Bailey, 24, of Coshocton, faced the charge after he fatally shot Raymond D. Tomak Jr., 26, in the hallway of his Walnut Street apartment on Jan. 30.
From the Coshocton Tribune of September 21, 2005
Bailey trial: a question of intent
Down the street, a group of elementary schoolers walked in two lines past the playground at Central Elementary. At the same time, two busloads of jurors formed a single-file line to enter an apartment building where a man was shot in January.
The jurors had just been selected to hear a murder case against Alan L. Bailey, 24, who is accused of shooting a sometime neighbor in the Walnut Street apartment building.
In court on Tuesday, Prosecuting Attorney Van Blanchard said jurors would hear several versions of what happened the night of Jan. 30, when Raymond D. Tomak Jr., 26, was fatally shot in the chest.
Sheriff's deputies say Bailey opened his door during an argument between Tomak and his girlfriend, Gina Cass, who had just returned to the building together. Both men pulled weapons, and Tomak was shot. The details about those few minutes or seconds in the hallway are disputed.
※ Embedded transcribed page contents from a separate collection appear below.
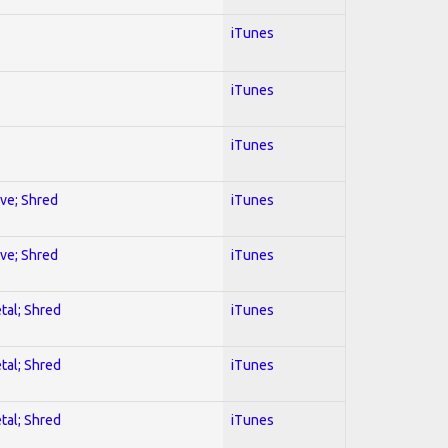
iTunes
iTunes
iTunes
ive; Shred
iTunes
ive; Shred
iTunes
tal; Shred
iTunes
tal; Shred
iTunes
tal; Shred
iTunes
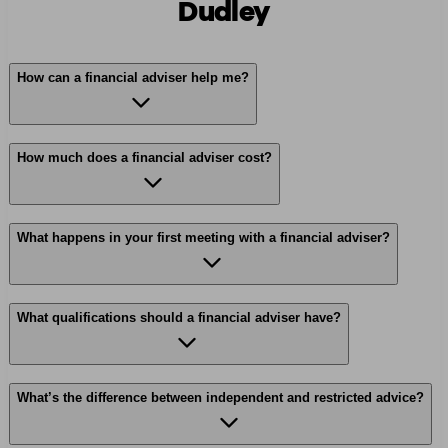
Dudley
How can a financial adviser help me?
How much does a financial adviser cost?
What happens in your first meeting with a financial adviser?
What qualifications should a financial adviser have?
What’s the difference between independent and restricted advice?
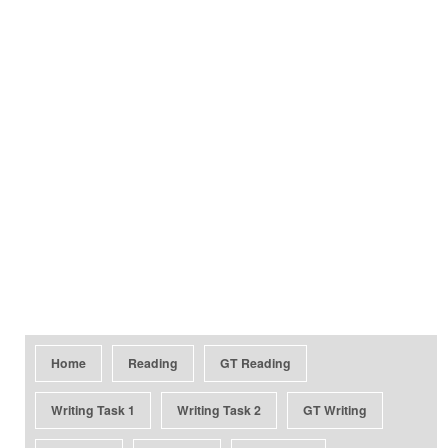
Home
Reading
GT Reading
Writing Task 1
Writing Task 2
GT Writing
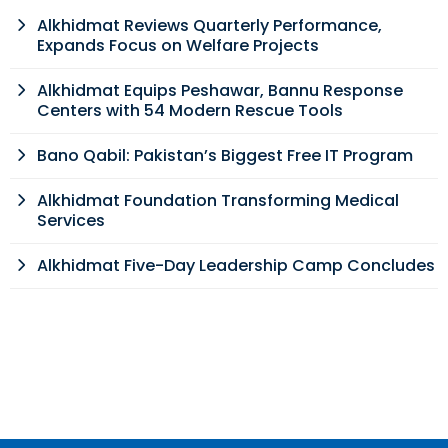
Alkhidmat Reviews Quarterly Performance,
Expands Focus on Welfare Projects
Alkhidmat Equips Peshawar, Bannu Response
Centers with 54 Modern Rescue Tools
Bano Qabil: Pakistan’s Biggest Free IT Program
Alkhidmat Foundation Transforming Medical
Services
Alkhidmat Five-Day Leadership Camp Concludes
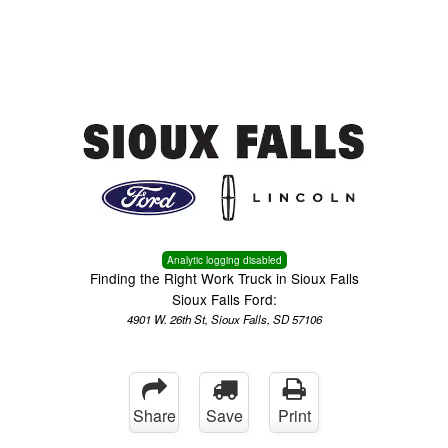
Menu
Truck Pro Login
Analytic logging disabled
Finding the Right Work Truck in Sioux Falls
Sioux Falls Ford:
4901 W. 26th St, Sioux Falls, SD 57106
Share
Save
Print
Blanchard said all witnesses would agree that Bailey had shot Tomak, including Bailey. He said some witnesses would say Tomak had been abusing alcohol and cocaine and had fought with his girlfriend earlier that weekend.
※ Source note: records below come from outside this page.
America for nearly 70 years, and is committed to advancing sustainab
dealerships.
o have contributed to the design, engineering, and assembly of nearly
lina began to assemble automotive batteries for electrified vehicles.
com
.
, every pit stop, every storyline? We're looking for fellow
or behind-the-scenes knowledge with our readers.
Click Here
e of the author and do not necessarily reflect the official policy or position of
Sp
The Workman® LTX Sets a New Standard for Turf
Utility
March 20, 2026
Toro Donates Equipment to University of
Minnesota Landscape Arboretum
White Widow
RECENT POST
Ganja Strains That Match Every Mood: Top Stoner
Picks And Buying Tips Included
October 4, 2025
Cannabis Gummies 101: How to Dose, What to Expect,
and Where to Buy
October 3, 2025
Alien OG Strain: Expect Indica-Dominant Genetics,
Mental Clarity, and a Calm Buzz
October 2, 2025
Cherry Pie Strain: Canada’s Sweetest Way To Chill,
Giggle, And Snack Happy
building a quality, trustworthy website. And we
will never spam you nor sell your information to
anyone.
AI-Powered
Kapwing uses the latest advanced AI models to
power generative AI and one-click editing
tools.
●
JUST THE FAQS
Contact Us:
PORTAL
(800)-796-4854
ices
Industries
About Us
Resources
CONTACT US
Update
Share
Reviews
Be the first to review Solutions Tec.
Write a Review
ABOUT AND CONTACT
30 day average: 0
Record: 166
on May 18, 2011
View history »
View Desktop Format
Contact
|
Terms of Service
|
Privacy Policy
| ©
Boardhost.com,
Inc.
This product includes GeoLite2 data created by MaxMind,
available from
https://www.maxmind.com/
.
County Prosecutor Bob Batchelor said earlier this year that the prosecution would show Bailey "brought about" the deadly situation by drawing his gun first and using unnecessary force.
Bailey has told sheriff's detectives he was acting in self-defense, and that's exactly what Public Defender Jeffrey Mullen told jurors in his opening statement. He said Tomak had had "an increasingly violent weekend" including an earlier attempt to enter Bailey's apartment, and he ended up dead "because he threatened to kill Alan Bailey."
Mullen painted Tomak's girlfriend as panicked and desperate to escape Tomak when she entered the building that evening, saying Tomak had kicked her windshield and ordered her to take him to the apartment. He described Cass racing into the building ahead of Tomak, and then a confrontation in the hallway.
"She was frantically trying to get her keys to fit the door," Mullen said, and that's when one witness reported hearing a woman screaming. "It's a scream of fear, and Alan thinks he has to go to her aid."